— Given information —
= Beginning of Section =

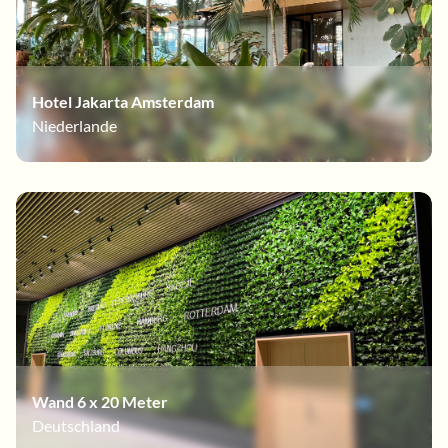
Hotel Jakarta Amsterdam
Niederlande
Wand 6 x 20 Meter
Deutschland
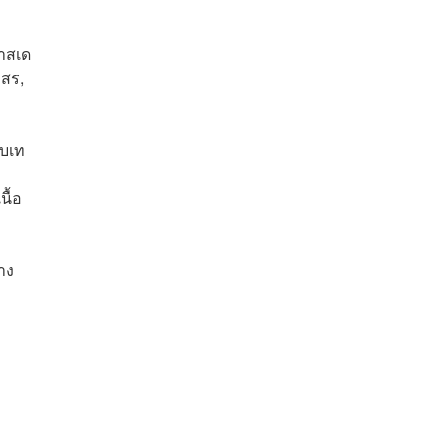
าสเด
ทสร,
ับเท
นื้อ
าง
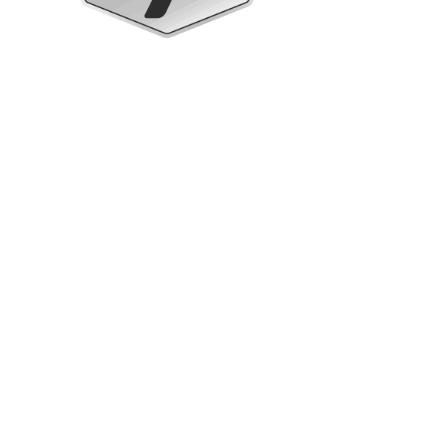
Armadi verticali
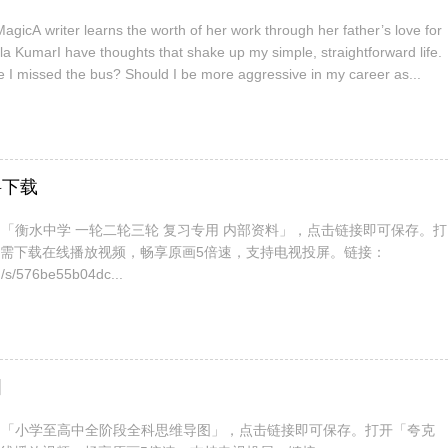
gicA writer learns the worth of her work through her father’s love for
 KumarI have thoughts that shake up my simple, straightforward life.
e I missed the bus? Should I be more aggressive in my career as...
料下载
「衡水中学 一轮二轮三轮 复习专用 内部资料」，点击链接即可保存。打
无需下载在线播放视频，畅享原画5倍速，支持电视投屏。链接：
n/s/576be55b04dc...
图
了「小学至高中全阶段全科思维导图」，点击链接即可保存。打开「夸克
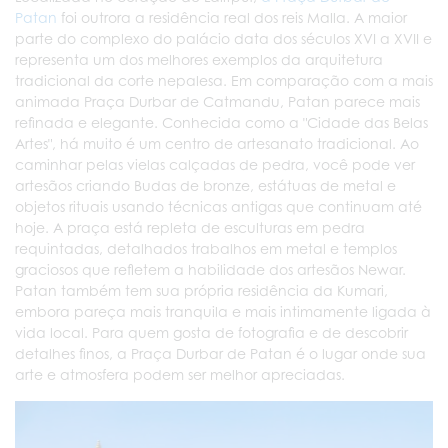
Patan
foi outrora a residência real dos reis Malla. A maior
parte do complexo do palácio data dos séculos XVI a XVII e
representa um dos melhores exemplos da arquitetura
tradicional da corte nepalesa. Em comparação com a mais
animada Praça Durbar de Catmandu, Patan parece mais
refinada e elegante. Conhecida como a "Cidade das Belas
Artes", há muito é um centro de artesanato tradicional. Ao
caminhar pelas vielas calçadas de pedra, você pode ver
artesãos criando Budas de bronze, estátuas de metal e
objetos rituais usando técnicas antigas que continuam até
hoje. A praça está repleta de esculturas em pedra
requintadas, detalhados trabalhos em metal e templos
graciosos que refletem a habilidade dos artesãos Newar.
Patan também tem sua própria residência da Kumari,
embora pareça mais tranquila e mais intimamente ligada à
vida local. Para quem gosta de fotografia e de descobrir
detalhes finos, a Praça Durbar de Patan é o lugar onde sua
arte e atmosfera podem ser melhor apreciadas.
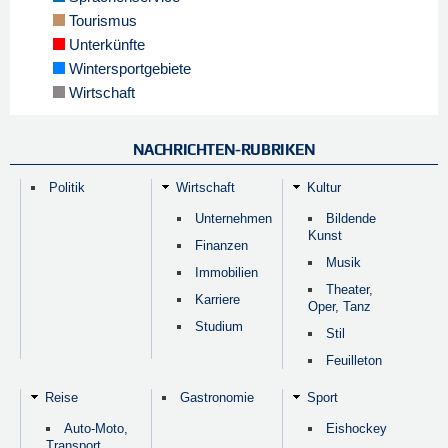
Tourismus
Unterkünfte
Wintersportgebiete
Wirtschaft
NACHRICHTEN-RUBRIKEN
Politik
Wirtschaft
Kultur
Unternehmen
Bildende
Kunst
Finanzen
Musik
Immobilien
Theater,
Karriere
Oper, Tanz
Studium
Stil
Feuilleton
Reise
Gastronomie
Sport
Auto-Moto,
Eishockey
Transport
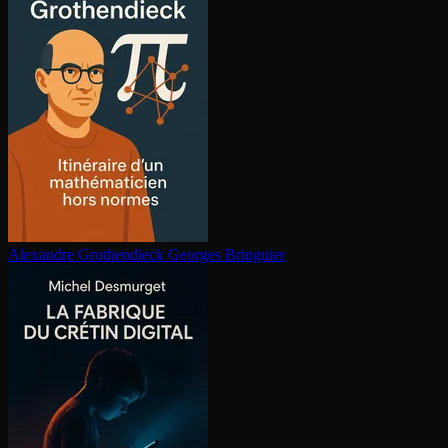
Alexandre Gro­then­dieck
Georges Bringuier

= End of Section =

— What you have to do —
Copy out every line of text in the material above, keeping each one word for word, and leave the pictures out.

— Expected answer —
Hotel Jakarta Amsterdam
Niederlande
Wand 6 x 20 Meter
Deutschland
าสเด
ทสร,
ับเท
นื้อ
าง
Armadi verticali
gicA writer learns the worth of her work through her father’s love for
 KumarI have thoughts that shake up my simple, straightforward life.
e I missed the bus? Should I be more aggressive in my career as...
料下载
「衡水中学 一轮二轮三轮 复习专用 内部资料」，点击链接即可保存。打
无需下载在线播放视频，畅享原画5倍速，支持电视投屏。链接：
n/s/576be55b04dc...
图
了「小学至高中全阶段全科思维导图」，点击链接即可保存。打开「夸克
Patan
foi outrora a residência real dos reis Malla. A maior
parte do complexo do palácio data dos séculos XVI a XVII e
representa um dos melhores exemplos da arquitetura
tradicional da corte nepalesa. Em comparação com a mais
animada Praça Durbar de Catmandu, Patan parece mais
refinada e elegante. Conhecida como a "Cidade das Belas
Artes", há muito é um centro de artesanato tradicional. Ao
caminhar pelas vielas calçadas de pedra, você pode ver
artesãos criando Budas de bronze, estátuas de metal e
objetos rituais usando técnicas antigas que continuam até
hoje. A praça está repleta de esculturas em pedra
requintadas, detalhados trabalhos em metal e templos
graciosos que refletem a habilidade dos artesãos Newar.
Patan também tem sua própria residência da Kumari,
embora pareça mais tranquila e mais intimamente ligada à
vida local. Para quem gosta de fotografia e de descobrir
detalhes finos, a Praça Durbar de Patan é o lugar onde sua
arte e atmosfera podem ser melhor apreciadas.
Tourismus
Unterkünfte
Wintersportgebiete
Wirtschaft
NACHRICHTEN-RUBRIKEN
Politik
Wirtschaft
Kultur
Unternehmen
Bildende
Kunst
Finanzen
Musik
Immobilien
Theater,
Karriere
Oper, Tanz
Studium
Stil
Feuilleton
Reise
Gastronomie
Sport
Auto-Moto,
Eishockey
Transport
Alexandre Gro­then­dieck
Georges Bringuier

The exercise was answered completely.